=== WORK INSTRUCTION ===
Copy the data exactly. Images are the one exception.

=== INPUT MATERIAL ===
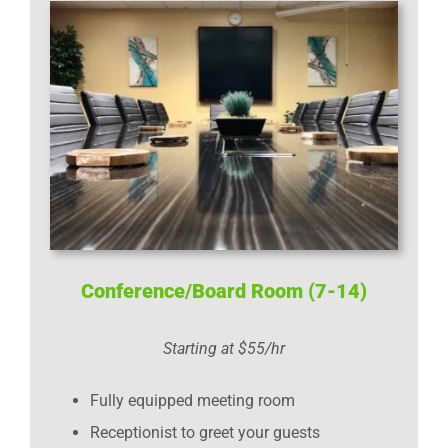
Conference/Board Room (7-14)
Starting at $55/hr
Fully equipped meeting room
Receptionist to greet your guests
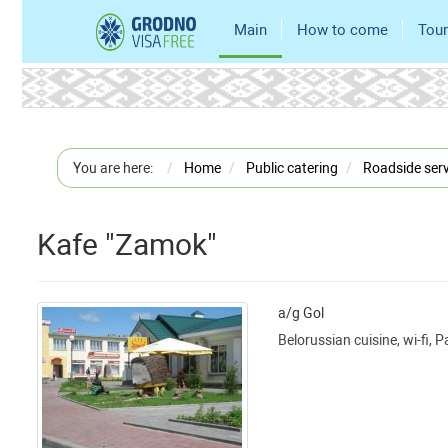
Main
How to come
Tour
You are here:
Home
Public catering
Roadside serv
Kafe "Zamok"
a/g Gol
Belorussian cuisine, wi-fi, 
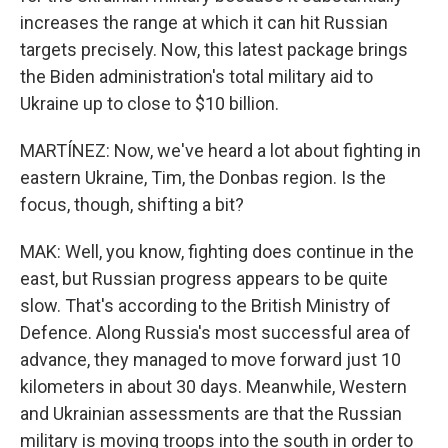
increases the range at which it can hit Russian
targets precisely. Now, this latest package brings
the Biden administration's total military aid to
Ukraine up to close to $10 billion.
MARTÍNEZ: Now, we've heard a lot about fighting in
eastern Ukraine, Tim, the Donbas region. Is the
focus, though, shifting a bit?
MAK: Well, you know, fighting does continue in the
east, but Russian progress appears to be quite
slow. That's according to the British Ministry of
Defence. Along Russia's most successful area of
advance, they managed to move forward just 10
kilometers in about 30 days. Meanwhile, Western
and Ukrainian assessments are that the Russian
military is moving troops into the south in order to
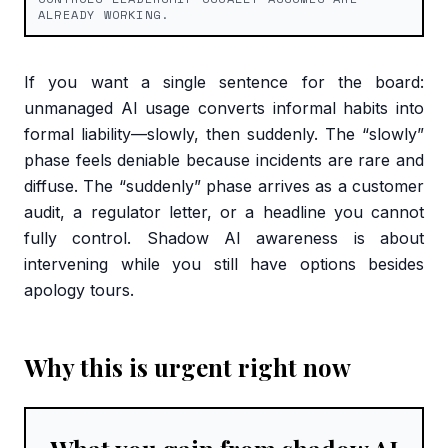
ALREADY WORKING.
If you want a single sentence for the board:
unmanaged AI usage converts informal habits into
formal liability—slowly, then suddenly. The “slowly”
phase feels deniable because incidents are rare and
diffuse. The “suddenly” phase arrives as a customer
audit, a regulator letter, or a headline you cannot
fully control. Shadow AI awareness is about
intervening while you still have options besides
apology tours.
Why this is urgent right now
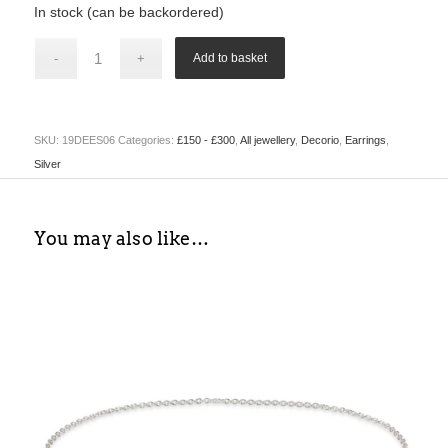
In stock (can be backordered)
Add to basket
SKU:
19DEES06
Categories:
£150 - £300
,
All jewellery
,
Decorio
,
Earrings
,
Silver
You may also like…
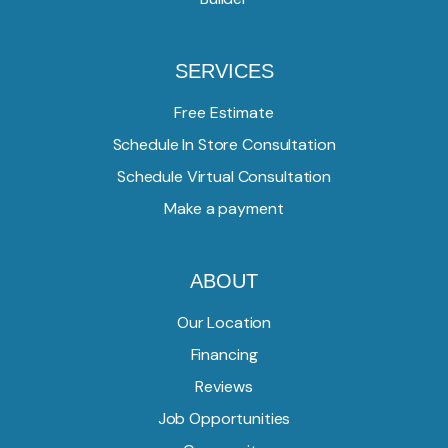
SERVICES
Free Estimate
Schedule In Store Consultation
Schedule Virtual Consultation
Make a payment
ABOUT
Our Location
Financing
Reviews
Job Opportunities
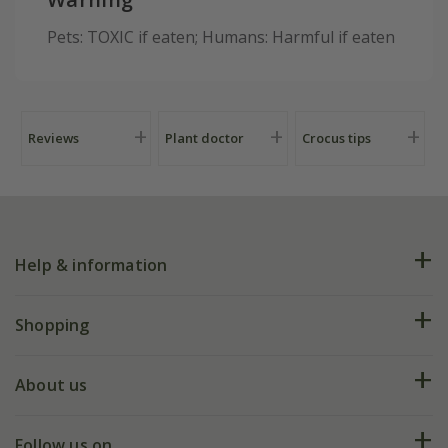
Pets: TOXIC if eaten; Humans: Harmful if eaten
Reviews
Plant doctor
Crocus tips
Help & information
FAQs
Shopping
Plant FAQs
Deliveries
About us
Help hub
Returns
My account
Our history
Follow us on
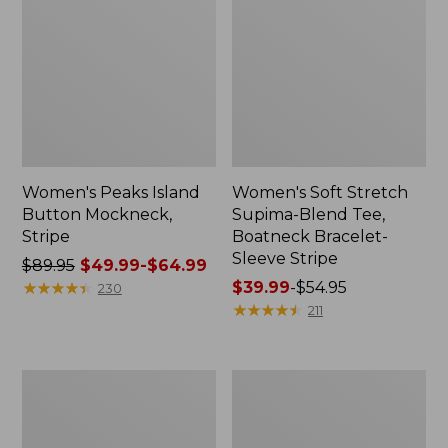
Women's Peaks Island
Women's Soft Stretch
Button Mockneck,
Supima-Blend Tee,
Stripe
Boatneck Bracelet-
Sleeve Stripe
Price
$89.95
$49.99-$64.99
was
★
★
★
★
★
★
★
★
★
★
Price
$39.99
-
$54.95
230
from:
range
★
★
★
★
★
★
★
★
★
★
211
$89.95
from:
now:
$39.99
from:
to:
Women's
280-
$49.99
$54.95
Supima®
Thread-
to:
Nightgown,
Count
Short-
Pima
$64.99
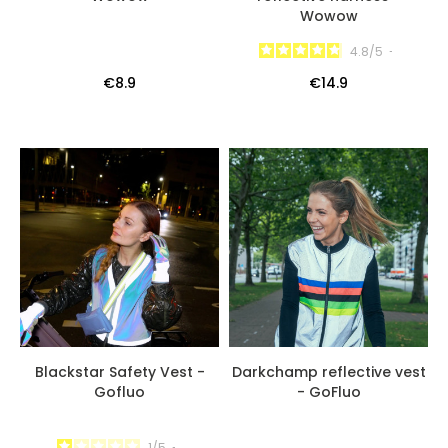
Wowow
4.8
/
5
-
€8.9
€14.9
Blackstar Safety Vest -
Darkchamp reflective vest
Gofluo
- GoFluo
1
/
5
-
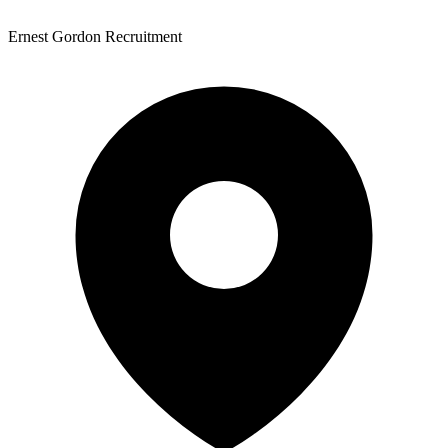
Ernest Gordon Recruitment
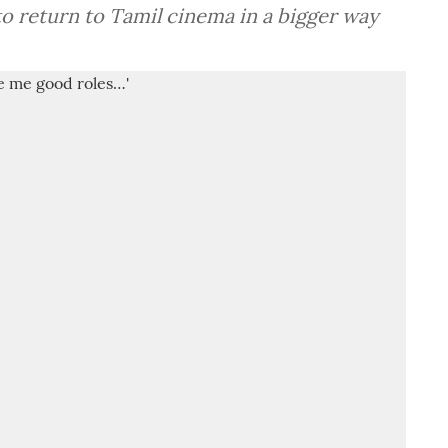
o return to Tamil cinema in a bigger way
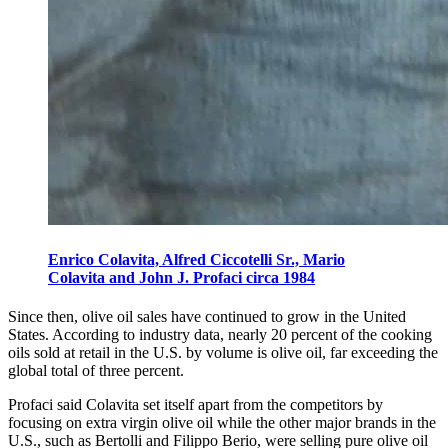
Enrico Colavita, Alfred Ciccotelli Sr., Mario
Colavita and John J. Profaci circa 1984
Since then, olive oil sales have continued to grow in the United
States. According to industry data, nearly 20 percent of the cooking
oils sold at retail in the U.S. by volume is olive oil, far exceeding the
global total of three percent.
Profaci said Colavita set itself apart from the competitors by
focusing on extra virgin olive oil while the other major brands in the
U.S., such as Bertolli and Filippo Berio, were selling pure olive oil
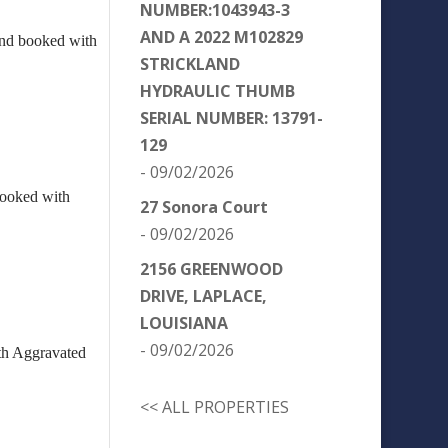
NUMBER:1043943-3
AND A 2022 M102829
and booked with
STRICKLAND
HYDRAULIC THUMB
SERIAL NUMBER: 13791-
129
- 09/02/2026
booked with
27 Sonora Court
- 09/02/2026
2156 GREENWOOD
DRIVE, LAPLACE,
LOUISIANA
- 09/02/2026
ith Aggravated
<< ALL PROPERTIES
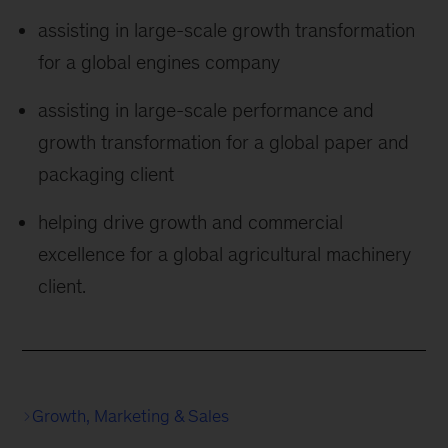
assisting in large-scale growth transformation
for a global engines company
assisting in large-scale performance and
growth transformation for a global paper and
packaging client
helping drive growth and commercial
excellence for a global agricultural machinery
client.
Growth, Marketing & Sales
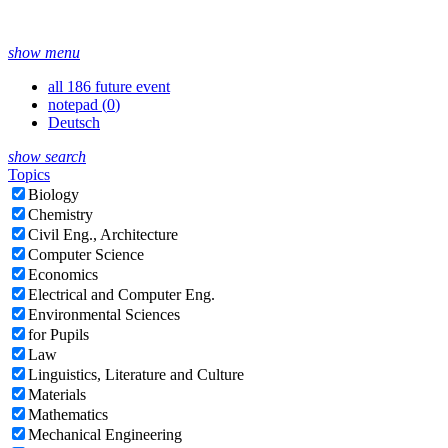
show menu
all 186 future event
notepad (
0
)
Deutsch
show search
Topics
Biology
Chemistry
Civil Eng., Architecture
Computer Science
Economics
Electrical and Computer Eng.
Environmental Sciences
for Pupils
Law
Linguistics, Literature and Culture
Materials
Mathematics
Mechanical Engineering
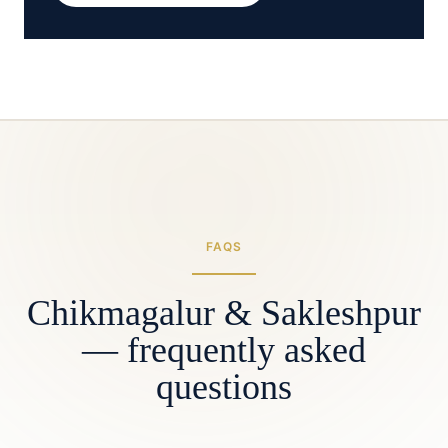
FAQS
Chikmagalur & Sakleshpur
— frequently asked
questions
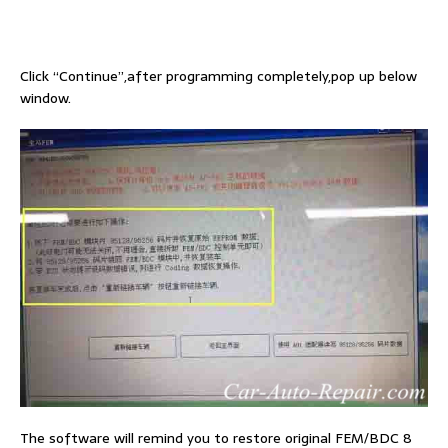
Click “Continue”,after programming completely,pop up below
window.
The software will remind you to restore original FEM/BDC 8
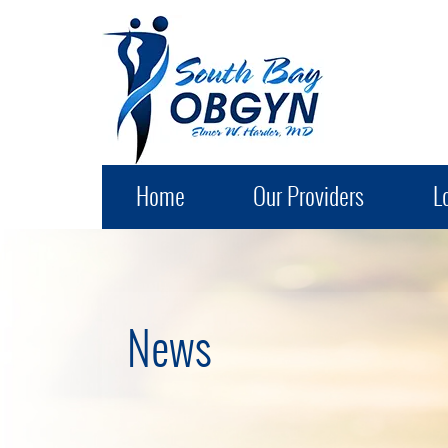
South Bay OB-GYN
Home
Our Providers
L
News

=== RESPONSE ===
Conference/Board Room (7-14)
Starting at $55/hr
Fully equipped meeting room
Receptionist to greet your guests
Main
How to come
Tour
You are here:
Home
Public catering
Roadside serv
Kafe "Zamok"
a/g Gol
Belorussian cuisine, wi-fi, 
increases the range at which it can hit Russian
targets precisely. Now, this latest package brings
the Biden administration's total military aid to
Ukraine up to close to $10 billion.
MARTÍNEZ: Now, we've heard a lot about fighting in
eastern Ukraine, Tim, the Donbas region. Is the
focus, though, shifting a bit?
MAK: Well, you know, fighting does continue in the
east, but Russian progress appears to be quite
slow. That's according to the British Ministry of
Defence. Along Russia's most successful area of
advance, they managed to move forward just 10
kilometers in about 30 days. Meanwhile, Western
and Ukrainian assessments are that the Russian
military is moving troops into the south in order to
ALREADY WORKING.
If you want a single sentence for the board:
unmanaged AI usage converts informal habits into
formal liability—slowly, then suddenly. The “slowly”
phase feels deniable because incidents are rare and
diffuse. The “suddenly” phase arrives as a customer
audit, a regulator letter, or a headline you cannot
fully control. Shadow AI awareness is about
intervening while you still have options besides
apology tours.
Why this is urgent right now
In stock (can be backordered)
Add to basket
SKU:
19DEES06
Categories:
£150 - £300
,
All jewellery
,
Decorio
,
Earrings
,
Silver
You may also like…
SERVICES
Free Estimate
Schedule In Store Consultation
Schedule Virtual Consultation
Make a payment
ABOUT
Our Location
Financing
Reviews
Job Opportunities
Pets: TOXIC if eaten; Humans: Harmful if eaten
Reviews
Plant doctor
Crocus tips
Help & information
FAQs
Shopping
Plant FAQs
Deliveries
About us
Help hub
Returns
My account
Our history
Follow us on
Women's Peaks Island
Women's Soft Stretch
Button Mockneck,
Supima-Blend Tee,
Stripe
Boatneck Bracelet-
Sleeve Stripe
Price
$89.95
$49.99-$64.99
was
★
★
★
★
★
★
★
★
★
★
Price
$39.99
-
$54.95
230
from:
range
★
★
★
★
★
★
★
★
★
★
211
$89.95
from:
now:
$39.99
from:
to:
Women's
280-
$49.99
$54.95
Supima®
Thread-
to:
Nightgown,
Count
Short-
Pima
$64.99
Wowow
4.8
/
5
-
€8.9
€14.9
Blackstar Safety Vest -
Darkchamp reflective vest
Gofluo
- GoFluo
1
/
5
-
Ernest Gordon Recruitment
o return to Tamil cinema in a bigger way
Enrico Colavita, Alfred Ciccotelli Sr., Mario
Colavita and John J. Profaci circa 1984
Since then, olive oil sales have continued to grow in the United
States. According to industry data, nearly 20 percent of the cooking
oils sold at retail in the U.S. by volume is olive oil, far exceeding the
global total of three percent.
Profaci said Colavita set itself apart from the competitors by
focusing on extra virgin olive oil while the other major brands in the
U.S., such as Bertolli and Filippo Berio, were selling pure olive oil
NUMBER:1043943-3
AND A 2022 M102829
and booked with
STRICKLAND
HYDRAULIC THUMB
SERIAL NUMBER: 13791-
129
- 09/02/2026
booked with
27 Sonora Court
- 09/02/2026
2156 GREENWOOD
DRIVE, LAPLACE,
LOUISIANA
- 09/02/2026
ith Aggravated
<< ALL PROPERTIES
assisting in large-scale growth transformation
for a global engines company
assisting in large-scale performance and
growth transformation for a global paper and
packaging client
helping drive growth and commercial
excellence for a global agricultural machinery
client.
Growth, Marketing & Sales
show menu
all 186 future event
notepad (
0
)
Deutsch
show search
Topics
Biology
Chemistry
Civil Eng., Architecture
Computer Science
Economics
Electrical and Computer Eng.
Environmental Sciences
for Pupils
Law
Linguistics, Literature and Culture
Materials
Mathematics
Mechanical Engineering
FAQS
Chikmagalur & Sakleshpur
— frequently asked
questions
Click “Continue”,after programming completely,pop up below
window.
The software will remind you to restore original FEM/BDC 8
South Bay OB-GYN
Home
Our Providers
L
News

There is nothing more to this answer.